Frank_ The Voice - James Kaplan [109]
The minute Sinatra stepped off the plane at La Guardia, he stuck his foot in his mouth. The USO and Army Special Services were incompetent, he told the crowd of reporters. “Shoemakers in uniform run the entertainment division,” he said. “Most of them had no experience in show business. They didn’t know what time it was.”
What was his problem? Maybe the lighting cues had been off, or a few microphones hadn’t worked. Maybe the dressing rooms had been insufficient; maybe he was still grouchy about the pope. (Or just the dirt. It couldn’t have been easy for a true obsessive-compulsive, a man who was in the habit of showering and changing his underwear several times a day, to deal with military amenities in dirt-poor North Africa and Italy.)
He later defended himself by saying that GIs had asked him to complain about how poorly organized and presented most of the shows were. There was plenty to gripe about in a theater of war, even after the big show was over. But Sinatra, who could turn irritable if the wind shifted, was the wrong person to do the griping. His momentarily silenced critics got right back into gear. “Mice make women faint too,” sneered the Stars and Stripes. “He is doing an injustice to a group of people who are for the most part talented, hardworking, and sincere. There have been, of course, the usual prima donnas who have flown over, had their pictures taken with GIs, and got the hell home.” And dependable Lee Mortimer jumped on the bandwagon, calling Sinatra’s post V-E Day mini-tour a “joy ride,” comparing him unfavorably to “aging, ailing men like Joe E. Brown and Al Jolson [who] subjected themselves to enemy action, jungle disease, and the dangers of traveling through hostile skies from the beginning of the war.”
George Evans took it all with apparent calm. Even though his heedless client had innumerable ways of ratcheting up the publicist’s blood pressure, even though Sinatra often seemed to work overtime at being his own worst enemy, the Sinatra machine looked unstoppable.
In mid-July, Anchors Aweigh came out, and it was a huge hit, with the critics and at the box office. Even the Times’s reliably crusty Bosley Crowther waxed grudgingly enthusiastic (after first giving well-deserved raves to Gene Kelly, “the Apollonian marvel of the piece”): “But bashful Frankie is a large-sized contributor to the general fun and youthful charm of the show.”
The show made big money, and Louis B. Mayer’s thin smile grew broader. He had been right about that boy.

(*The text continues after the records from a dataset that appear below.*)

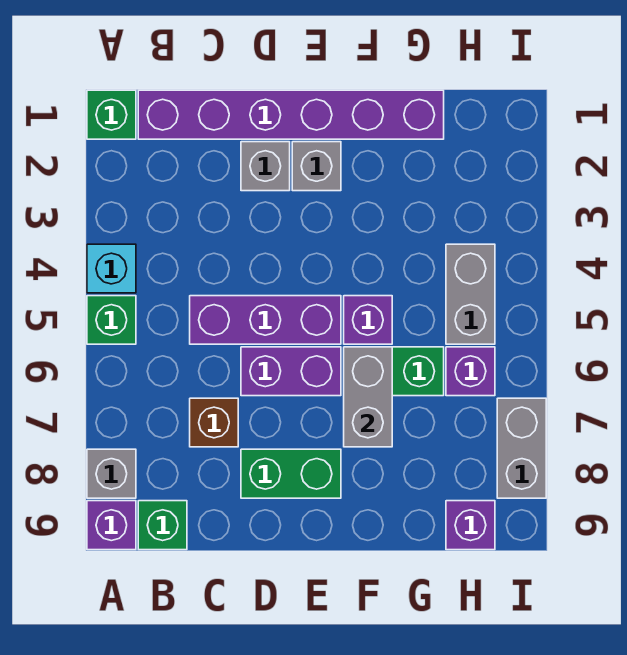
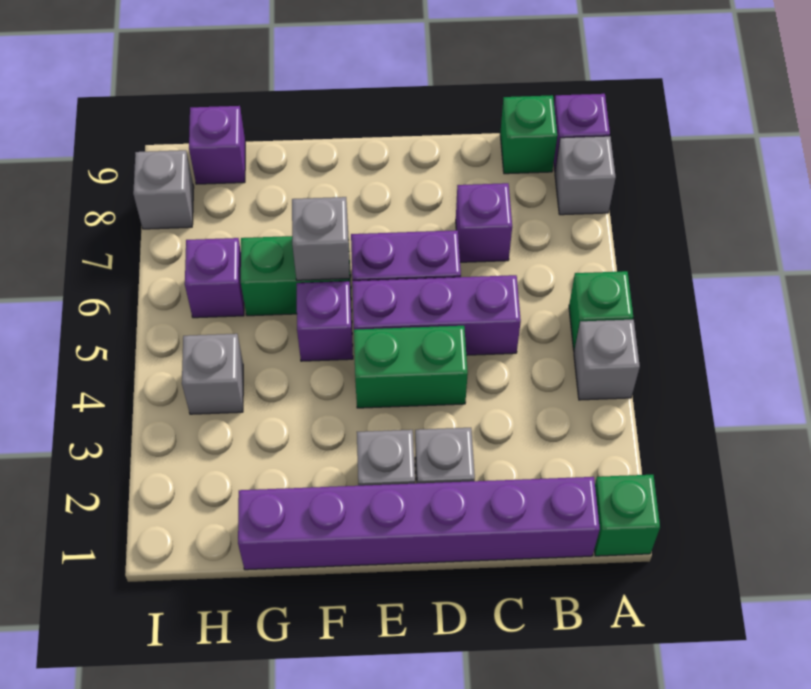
cyan brick A4 level 1 -> grey brick A4 level 1
brown brick C7 level 1 -> purple brick C7 level 1
green brick D8:E8 level 1 -> green brick D4:E4 level 1
grey brick F6:F7 level 2 -> grey brick F6 level 2
grey brick H4:H5 level 1 -> grey brick H4 level 1
grey brick I7:I8 level 1 -> grey brick I8 level 1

Meanwhile, Evans and Keller plunged ahead with a new campaign. If the public was going to hear a lot of nonsense about the starlets Frankie was stepping out with in Hollywood and the ungracious remarks he persisted in making about worthy organizations like Metro-Goldwyn-Mayer and the U.S. Army, the public was also going to see another side of him: Frank Sinatra was going to be a humanitarian.
It wasn’t phony. He was a humanitarian at heart. (Or at least in one of the many chambers of his heart.) He hated intolerance—first, of course, because it had smacked him personally in the face many times, but also because it attacked people he genuinely loved. Hadn’t Mrs. Golden clasped him to her substantial breast and cooed to him in Yiddish? Didn’t he love Manie like a brother? A couple of years earlier, when intimations of the Holocaust first started to emerge, Frank had had dozens of medals made up with the cross of Saint Christopher on one side and the Star of David on the other (a daring gesture in those days). He had given them out left and right.